More often than not, fully adds nothing, as the provision in question is all-encompassing even without fully. Here are some examples, in all their EDGAR mediocrity:

The provisions of this Agreement are severable, and if any part or portion of it is found to be unenforceable, the other portions shall remain fully valid and enforceable.

… the Improvements have been fully completed in all material respects in a workmanlike manner of appropriate quality for industrial facilities …

all of which rights and remedies are fully reserved by the Agent and the forbearing Holders.

… provided, however, that nothing herein shall be deemed a waiver with respect to any other defaults under the GE Flooring Line, or failure of any Borrower or any Guarantor to comply fully with Section 9.10 or any other requirement of the Loan Agreement in any other respect.

All deficiencies asserted in writing or assessments made in writing as a result of any examinations by any Tax Authority of Tax Returns of any of the Companies have been fully paid.

Buyer shall take all steps necessary to fully effectuate the provisions of this Section 3.

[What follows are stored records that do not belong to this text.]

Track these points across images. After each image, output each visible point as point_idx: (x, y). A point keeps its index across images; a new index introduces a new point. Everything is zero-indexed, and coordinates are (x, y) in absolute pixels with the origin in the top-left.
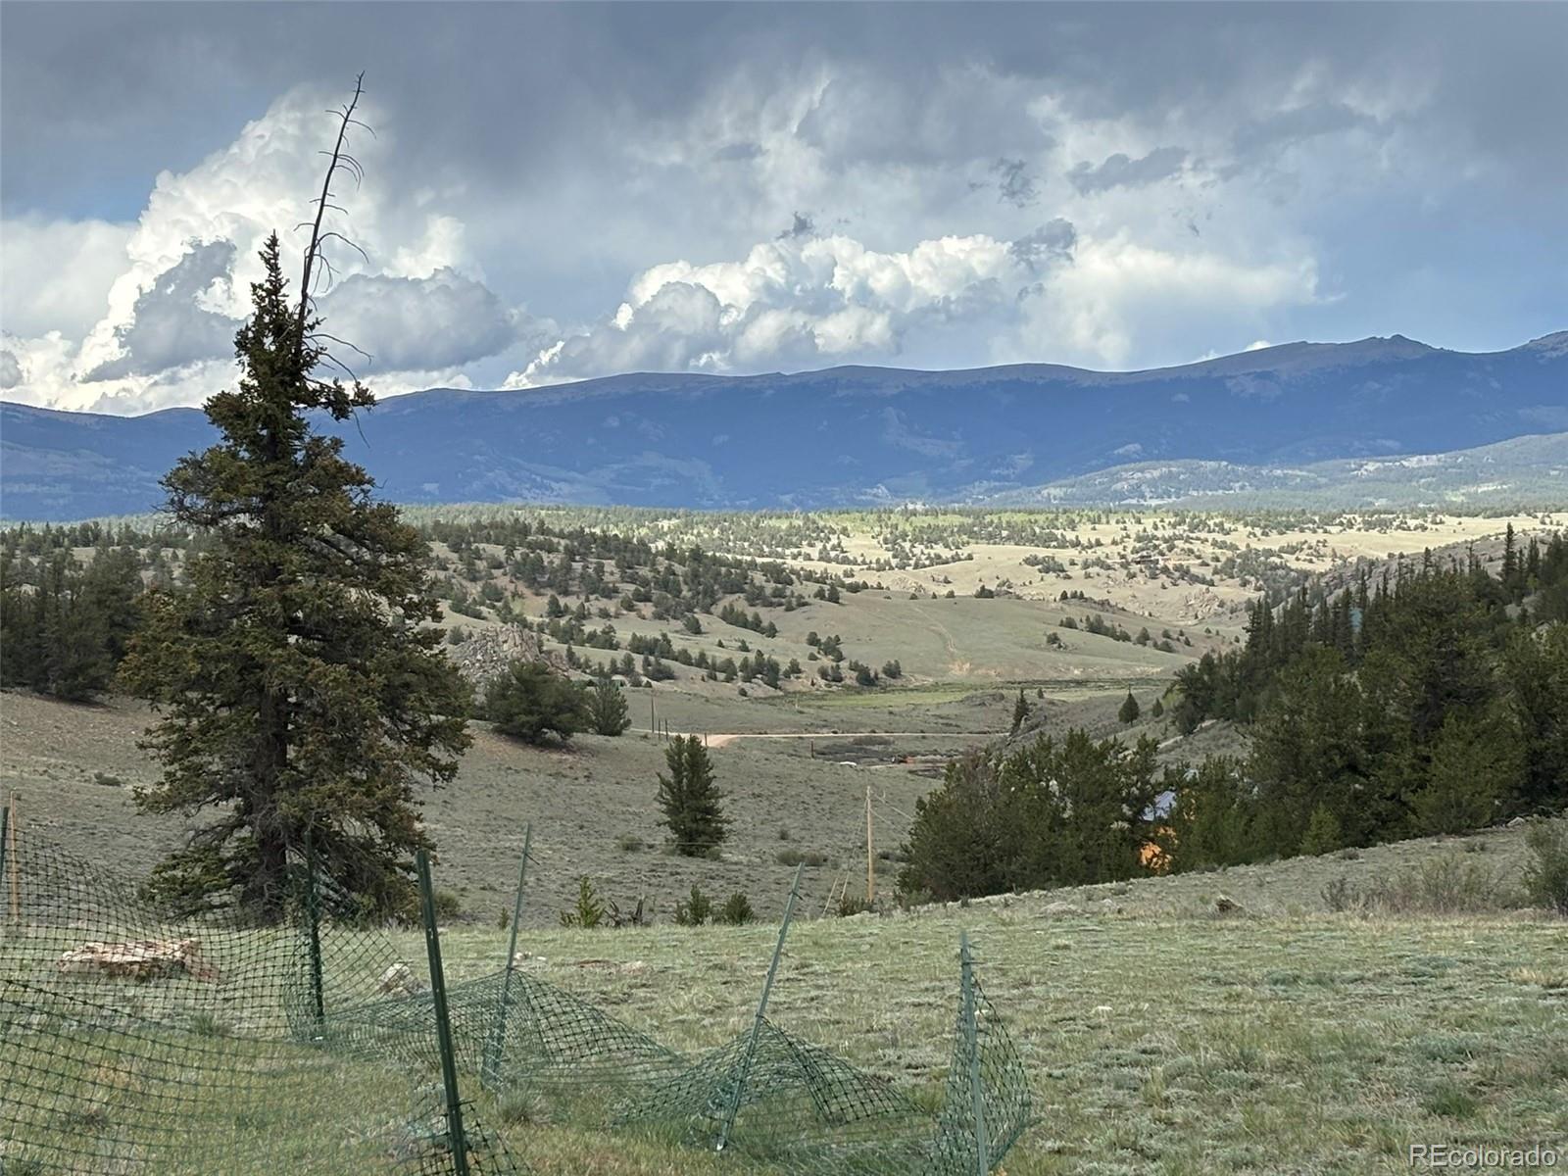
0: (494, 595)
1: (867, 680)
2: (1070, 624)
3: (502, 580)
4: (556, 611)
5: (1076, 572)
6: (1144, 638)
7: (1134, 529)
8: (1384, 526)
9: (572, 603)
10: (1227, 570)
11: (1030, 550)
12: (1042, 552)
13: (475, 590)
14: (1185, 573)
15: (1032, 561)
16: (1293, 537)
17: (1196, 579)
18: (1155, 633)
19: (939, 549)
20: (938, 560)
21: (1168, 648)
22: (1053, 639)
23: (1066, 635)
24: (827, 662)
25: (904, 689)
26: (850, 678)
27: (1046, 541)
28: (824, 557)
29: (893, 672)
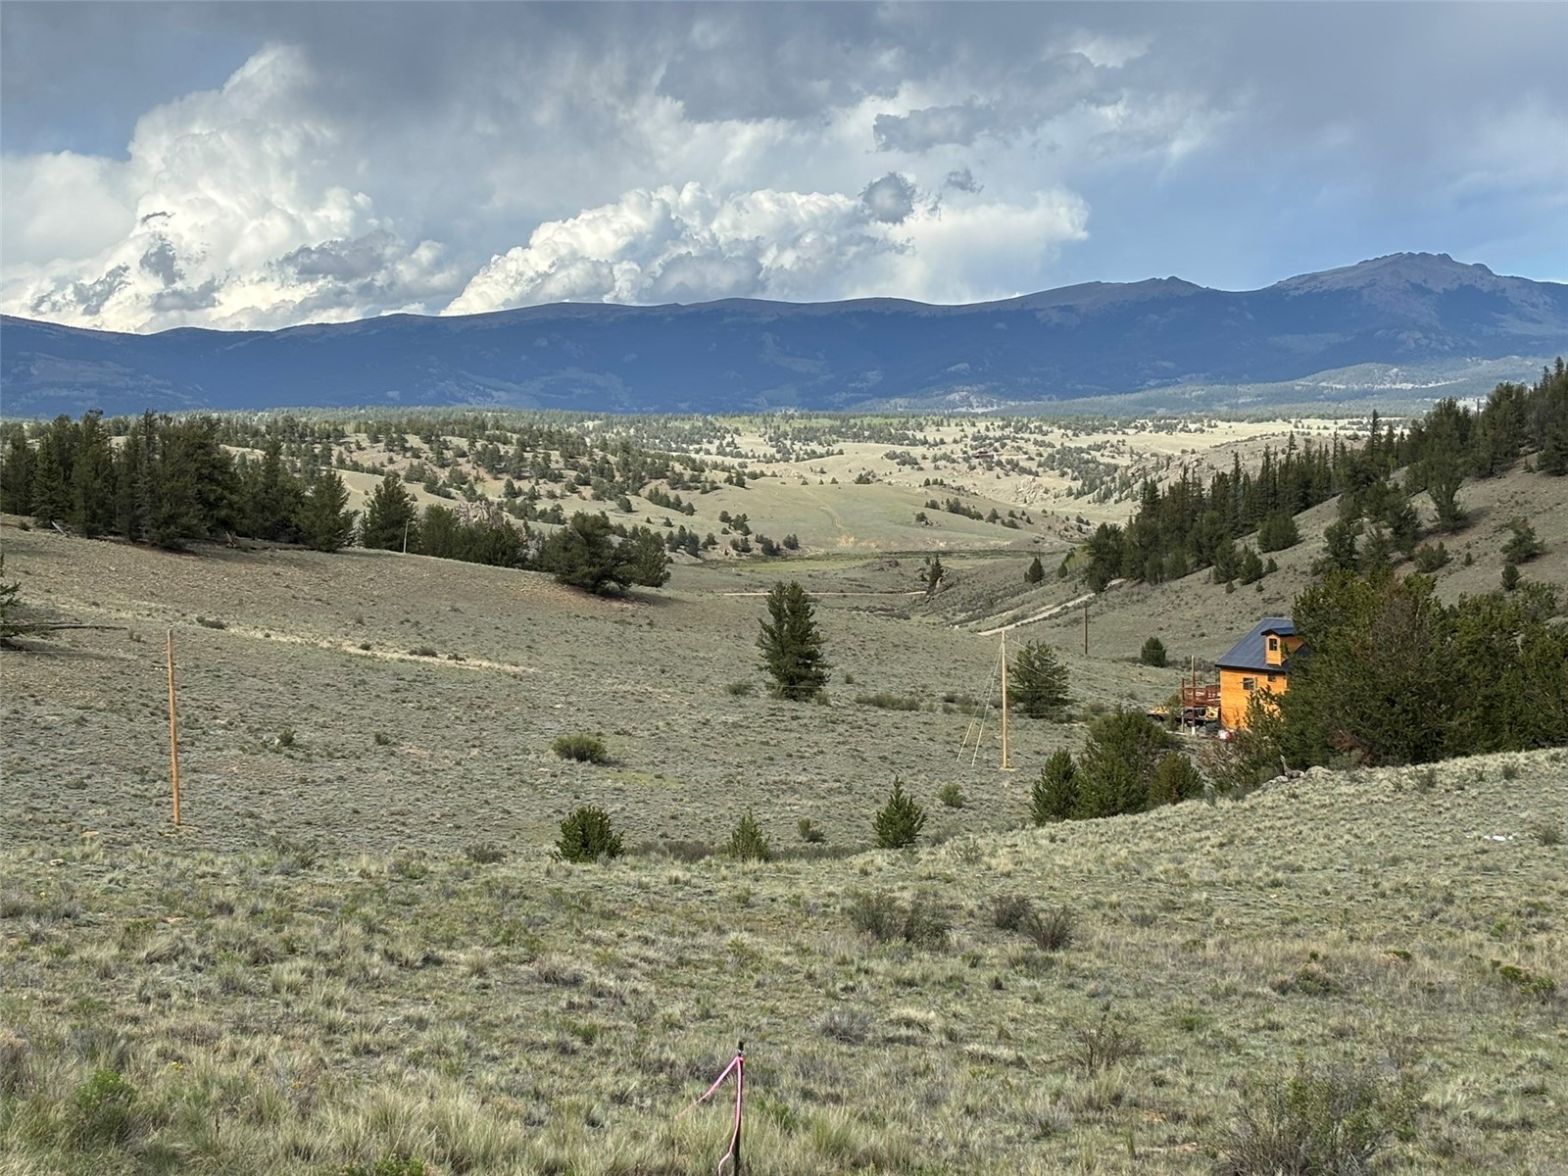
0: (460, 479)
1: (771, 551)
2: (934, 505)
3: (466, 467)
4: (512, 493)
5: (927, 464)
6: (994, 517)
7: (970, 431)
8: (1170, 429)
9: (525, 485)
10: (1049, 463)
11: (888, 447)
12: (899, 449)
13: (443, 475)
14: (1015, 466)
15: (891, 456)
16: (1098, 438)
17: (1024, 471)
18: (1003, 513)
19: (814, 446)
20: (813, 455)
21: (1013, 526)
22: (922, 518)
23: (930, 513)
24: (737, 535)
25: (801, 558)
26: (757, 549)
27: (900, 440)
28: (721, 452)
29: (792, 544)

But you’d be hard-pressed to omit fully from some terms of art, for example validly issued, fully paid and nonassessable; fully executed (I’d say “signed by all the parties”); and perhaps, with respect to stock options, fully vested.

About the author

Ken Adams is the leading authority on how to say clearly whatever you want to say in a contract. He’s author of A Manual of Style for Contract Drafting, and he offers online and in-person training around the world. He’s also chief content officer of LegalSifter, Inc., a company that combines artificial intelligence and expertise to assist with review of contracts.

2 thoughts on ““Fully””

  1. I absolutely agree with your parenthetical that “signed by all the parties” is preferable to "fully executed." I see "executed" where its context could mean either "signed" or "performed" all the time!

  2. I wonder if the drafter is trying to distinguish full completion (in construction contracts, final completion), full compliance from material or substantial compliance, and fully paid from partially paid. But the drafter has undercut that interpretation by adding a materiality standard.

    The first is important. A party may want to condition certain events on all punch list work being completed. The last seems unecessary; partially paid is also partially unpaid. The middle one raises the question whether a court would consider substantial compliance to be an adequate subsitute. I doubt that inserting "fully" would protect you from a court determining that susbtantial compliance is good enough.

    I agree that there seems to be no purpose to using "fully" in the other examples.